WORK TO COMPLETE:
[1] In the Mariel Hemingway biography, what place was she named after?
[2] Please update the Mariel Hemingway biography, from "She starred as" to "they had ruptured.", and put "operation" in place of "surgery".
[3] Carry the Mariel Hemingway biography forward, picking up right after its final sentence.

++++ TEXT UNDER STUDY

Mariel Hadley Hemingway (born November 22, 1961) is an American actress. She began acting at age 14 with a Golden Globe-nominated breakout role in Lipstick (1976), and she received Academy and BAFTA Award nominations for her performance in Woody Allen's Manhattan (1979).

She is also known for her leading roles in Personal Best (1982), Star 80 (1983), and the TV series Civil Wars for which she received a Golden Globe nomination. Amid mental health struggles, Hemingway's career dwindled in the 1990s. She has starred in and co-produced videos about yoga and holistic living. She published a yoga memoir, Finding My Balance, in 2002, and a more general memoir, Out Came the Sun, in 2015.

Early life
Hemingway was born in Mill Valley, California, the third daughter of Byra Louise (née Whittlesey) and Jack Hemingway, a writer. Her sisters are Joan "Muffet" and Margot "Margaux", the latter of whom became a model and actress.

Her paternal grandparents were Hadley Richardson and Nobel Prize-winning novelist Ernest Hemingway, who died by suicide four months before she was born. She was named after the Cuban port of Mariel—her father and grandfather visited the village regularly to go fishing. Her middle name was her paternal grandmother's. Hemingway grew up primarily in Ketchum, Idaho, where her father lived, and where Ernest had spent time as a sportsman and writer.

Career in film
Hemingway's first role was with her real-life sister Margaux (also in her debut role) in the film Lipstick (1976), in which they played sisters. She received notice for her acting and was nominated as "Best Newcomer" for the Golden Globe Award that year. Her highest-profile role was in Woody Allen's Manhattan (1979), a romantic comedy in which she plays Tracy, a high school student and Allen's lover. She was nominated for an Academy Award for Best Supporting Actress.

In Personal Best (1982), she played a bisexual track-and-field athlete in a film noted for its same-sex love scenes. In connection with Personal Best, she appeared in a nude pictorial in the April 1982 issue of Playboy and was on the cover.

She starred as Dorothy Stratten in Star 80 (1983), a film about the Playboy model's life and murder. Reports circulated for years that Hemingway had had her breasts enlarged to play the role of Stratten, but during a 2007 appearance on the late-night talk and variety show, Fashionably Late with Stacy London, she said she had had the surgery before Star 80. Her breast implants were removed years later after they had ruptured.

She was featured in Superman IV: The Quest for Peace (1987) as Lacy Warfield. Subsequently released additional footage showed an expansion of her role. She also co-starred in the 1991–93 ABC series Civil Wars. She was cast as the female lead in Darren Star's CBS drama Central Park West for the 1995–96 season; however, the show fared poorly with both critics and viewers, and after 13 episodes Hemingway was told that the show wanted her to accept a deep pay cut and demotion to recurring character status. She quit the series, which only lasted eight more episodes before being cancelled. In 1996, she had a leading role in the British TV movie September, playing the wife of Michael York.

She has played a lesbian or bisexual woman in several films and television shows, including Personal Best, The Sex Monster, In Her Line of Fire, and episodes of the TV series Roseanne ("Don't Ask, Don't Tell" and "December Bride") and Crossing Jordan. Hemingway is heterosexual, but has said she formed a "big connection with the LGBT community" after Personal Best and enjoys taking roles in "cutting-edge" productions.

++++++++
++++ EXTRACTED RECORDS

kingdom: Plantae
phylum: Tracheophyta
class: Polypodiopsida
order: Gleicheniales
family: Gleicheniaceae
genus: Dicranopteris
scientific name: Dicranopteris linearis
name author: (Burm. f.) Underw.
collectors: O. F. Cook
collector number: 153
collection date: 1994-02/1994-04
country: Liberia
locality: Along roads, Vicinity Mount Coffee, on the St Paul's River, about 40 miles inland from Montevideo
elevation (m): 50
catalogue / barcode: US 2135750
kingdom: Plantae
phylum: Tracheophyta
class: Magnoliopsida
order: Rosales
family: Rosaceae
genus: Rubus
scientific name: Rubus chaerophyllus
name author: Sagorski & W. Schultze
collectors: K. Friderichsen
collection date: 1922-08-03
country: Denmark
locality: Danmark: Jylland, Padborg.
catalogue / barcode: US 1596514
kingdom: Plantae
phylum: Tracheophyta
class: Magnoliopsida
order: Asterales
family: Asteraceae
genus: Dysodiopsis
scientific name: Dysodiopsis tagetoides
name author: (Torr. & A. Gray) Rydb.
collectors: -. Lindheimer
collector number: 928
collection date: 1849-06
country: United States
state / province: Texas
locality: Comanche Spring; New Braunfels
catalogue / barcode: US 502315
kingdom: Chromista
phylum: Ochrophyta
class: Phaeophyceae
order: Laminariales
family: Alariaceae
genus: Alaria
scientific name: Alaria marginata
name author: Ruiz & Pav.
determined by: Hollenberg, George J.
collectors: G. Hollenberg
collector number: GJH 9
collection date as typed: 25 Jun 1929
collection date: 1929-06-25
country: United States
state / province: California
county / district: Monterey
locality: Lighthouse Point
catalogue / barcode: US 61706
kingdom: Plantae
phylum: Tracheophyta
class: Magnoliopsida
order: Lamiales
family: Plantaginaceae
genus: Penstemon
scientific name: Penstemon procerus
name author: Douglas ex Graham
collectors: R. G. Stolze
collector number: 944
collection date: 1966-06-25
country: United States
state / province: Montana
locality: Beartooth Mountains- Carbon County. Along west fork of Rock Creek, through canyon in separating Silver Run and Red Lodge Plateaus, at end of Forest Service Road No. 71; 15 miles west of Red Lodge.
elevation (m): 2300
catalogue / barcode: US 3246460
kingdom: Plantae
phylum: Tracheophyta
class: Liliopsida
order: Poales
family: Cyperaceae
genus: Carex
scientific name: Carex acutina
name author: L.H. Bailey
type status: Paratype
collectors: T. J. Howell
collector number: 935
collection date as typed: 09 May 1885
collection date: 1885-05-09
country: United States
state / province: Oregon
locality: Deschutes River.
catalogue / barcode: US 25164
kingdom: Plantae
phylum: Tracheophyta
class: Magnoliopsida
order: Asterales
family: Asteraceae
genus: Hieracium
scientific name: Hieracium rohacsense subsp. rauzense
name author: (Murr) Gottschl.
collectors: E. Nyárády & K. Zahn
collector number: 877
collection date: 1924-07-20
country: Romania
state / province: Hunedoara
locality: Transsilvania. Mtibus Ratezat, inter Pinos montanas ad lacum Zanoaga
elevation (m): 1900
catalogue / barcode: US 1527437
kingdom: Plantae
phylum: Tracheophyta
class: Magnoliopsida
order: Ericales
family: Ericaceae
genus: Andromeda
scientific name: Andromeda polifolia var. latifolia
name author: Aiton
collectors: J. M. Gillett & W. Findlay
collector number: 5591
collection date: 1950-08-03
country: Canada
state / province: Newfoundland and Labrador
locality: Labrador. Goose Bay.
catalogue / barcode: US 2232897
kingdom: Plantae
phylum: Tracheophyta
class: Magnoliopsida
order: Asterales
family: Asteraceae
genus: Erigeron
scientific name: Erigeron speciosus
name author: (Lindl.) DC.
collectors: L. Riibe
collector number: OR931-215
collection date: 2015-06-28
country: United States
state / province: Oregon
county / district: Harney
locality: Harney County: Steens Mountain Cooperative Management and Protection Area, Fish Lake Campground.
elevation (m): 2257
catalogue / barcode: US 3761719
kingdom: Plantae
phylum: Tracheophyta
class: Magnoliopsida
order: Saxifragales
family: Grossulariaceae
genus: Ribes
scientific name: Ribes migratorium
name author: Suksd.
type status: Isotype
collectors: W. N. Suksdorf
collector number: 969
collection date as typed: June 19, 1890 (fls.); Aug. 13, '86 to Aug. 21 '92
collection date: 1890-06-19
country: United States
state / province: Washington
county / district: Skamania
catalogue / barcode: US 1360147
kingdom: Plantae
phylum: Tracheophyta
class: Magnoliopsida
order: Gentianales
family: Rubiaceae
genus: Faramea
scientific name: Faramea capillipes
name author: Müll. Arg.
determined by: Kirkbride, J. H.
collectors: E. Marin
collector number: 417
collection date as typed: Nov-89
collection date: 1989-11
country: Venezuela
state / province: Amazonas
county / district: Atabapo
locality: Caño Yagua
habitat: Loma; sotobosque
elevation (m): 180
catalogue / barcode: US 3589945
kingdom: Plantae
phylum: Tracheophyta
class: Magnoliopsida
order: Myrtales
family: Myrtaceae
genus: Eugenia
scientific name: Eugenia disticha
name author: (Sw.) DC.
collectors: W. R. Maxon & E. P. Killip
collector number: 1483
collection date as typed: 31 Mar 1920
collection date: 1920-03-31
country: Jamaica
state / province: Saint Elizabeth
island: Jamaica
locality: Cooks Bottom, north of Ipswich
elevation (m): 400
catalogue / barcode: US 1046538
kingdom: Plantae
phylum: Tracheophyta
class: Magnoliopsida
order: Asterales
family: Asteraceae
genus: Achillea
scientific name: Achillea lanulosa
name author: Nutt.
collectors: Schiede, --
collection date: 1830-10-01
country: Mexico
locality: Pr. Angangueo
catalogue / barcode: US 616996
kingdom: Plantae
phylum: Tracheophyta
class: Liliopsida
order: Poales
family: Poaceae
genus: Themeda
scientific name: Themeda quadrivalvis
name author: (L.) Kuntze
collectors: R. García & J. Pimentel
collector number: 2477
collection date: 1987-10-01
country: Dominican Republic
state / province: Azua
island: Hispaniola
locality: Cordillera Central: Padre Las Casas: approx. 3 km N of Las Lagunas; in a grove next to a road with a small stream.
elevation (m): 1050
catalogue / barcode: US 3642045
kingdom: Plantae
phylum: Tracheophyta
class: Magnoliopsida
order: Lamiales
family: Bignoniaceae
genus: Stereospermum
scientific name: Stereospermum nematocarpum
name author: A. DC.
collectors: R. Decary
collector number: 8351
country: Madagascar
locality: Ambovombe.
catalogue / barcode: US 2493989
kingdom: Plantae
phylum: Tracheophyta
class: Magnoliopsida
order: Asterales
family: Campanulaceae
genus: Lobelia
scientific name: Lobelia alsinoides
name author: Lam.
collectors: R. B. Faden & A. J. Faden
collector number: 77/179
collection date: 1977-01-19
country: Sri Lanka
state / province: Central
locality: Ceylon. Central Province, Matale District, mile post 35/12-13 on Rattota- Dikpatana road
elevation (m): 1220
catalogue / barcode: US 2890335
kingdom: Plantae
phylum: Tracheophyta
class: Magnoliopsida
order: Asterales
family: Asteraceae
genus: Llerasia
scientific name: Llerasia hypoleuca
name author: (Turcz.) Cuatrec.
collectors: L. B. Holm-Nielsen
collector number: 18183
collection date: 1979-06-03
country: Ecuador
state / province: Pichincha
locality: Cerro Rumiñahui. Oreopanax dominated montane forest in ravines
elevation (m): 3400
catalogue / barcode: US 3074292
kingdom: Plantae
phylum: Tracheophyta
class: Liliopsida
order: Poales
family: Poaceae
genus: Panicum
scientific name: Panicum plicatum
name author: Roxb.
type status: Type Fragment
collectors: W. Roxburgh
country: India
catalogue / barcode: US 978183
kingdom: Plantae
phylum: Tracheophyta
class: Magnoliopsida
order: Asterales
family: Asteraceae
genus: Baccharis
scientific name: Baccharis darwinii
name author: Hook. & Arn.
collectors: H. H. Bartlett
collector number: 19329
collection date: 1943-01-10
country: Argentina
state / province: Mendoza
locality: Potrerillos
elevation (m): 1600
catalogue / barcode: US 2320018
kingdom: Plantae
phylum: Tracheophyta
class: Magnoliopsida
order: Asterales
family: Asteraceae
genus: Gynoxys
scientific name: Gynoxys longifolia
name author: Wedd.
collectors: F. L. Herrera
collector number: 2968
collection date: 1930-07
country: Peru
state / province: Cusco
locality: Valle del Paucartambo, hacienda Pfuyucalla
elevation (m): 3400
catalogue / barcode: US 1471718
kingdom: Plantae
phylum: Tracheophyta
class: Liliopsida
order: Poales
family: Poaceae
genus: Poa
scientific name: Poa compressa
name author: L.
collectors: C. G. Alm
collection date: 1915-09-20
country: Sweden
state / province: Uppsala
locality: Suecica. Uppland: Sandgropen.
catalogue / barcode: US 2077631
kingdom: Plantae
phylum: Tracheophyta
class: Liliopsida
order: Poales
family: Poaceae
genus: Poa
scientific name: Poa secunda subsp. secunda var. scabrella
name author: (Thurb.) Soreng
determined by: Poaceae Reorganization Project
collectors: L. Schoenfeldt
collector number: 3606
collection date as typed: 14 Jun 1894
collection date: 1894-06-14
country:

++++++++

REPLIES:
[1] The Cuban port of Mariel.

[2]
She starred as Dorothy Stratten in Star 80 (1983), a film about the Playboy model's life and murder. Reports circulated for years that Hemingway had had her breasts enlarged to play the role of Stratten, but during a 2007 appearance on the late-night talk and variety show, Fashionably Late with Stacy London, she said she had had the operation before Star 80. Her breast implants were removed years later after they had ruptured.

[3]
She is currently the host of Spiritual Cinema, a monthly television show dedicated to spiritual films. She has begun hosting a series of yoga practice videos Yoga Now, with guru Rodney Yee.

Hemingway worked on the documentary film Running from Crazy, directed by Barbara Kopple and produced by the Oprah Winfrey Network chronicling the Hemingway family's history of suicide, substance abuse and mental illness, shown at the Sundance Film Festival in 2013. In October 2013, Hemingway received a humanitarian award from the San Diego Film Festival for her role in the documentary.

Personal life
Hemingway married Stephen Crisman in 1984. They have two daughters: Dree Hemingway and Langley Fox. They separated in 2008 and divorced the following year.

In 1996, her sister Margaux died of a barbiturate overdose at age 42. She was the fifth to commit suicide in four generations of Hemingways, and her family had difficulty accepting the fact of her suicide.

In early 2011, Hemingway began a relationship with former stuntman Bobby Williams with whom she has co-authored a self-help book. She practices Transcendental Meditation.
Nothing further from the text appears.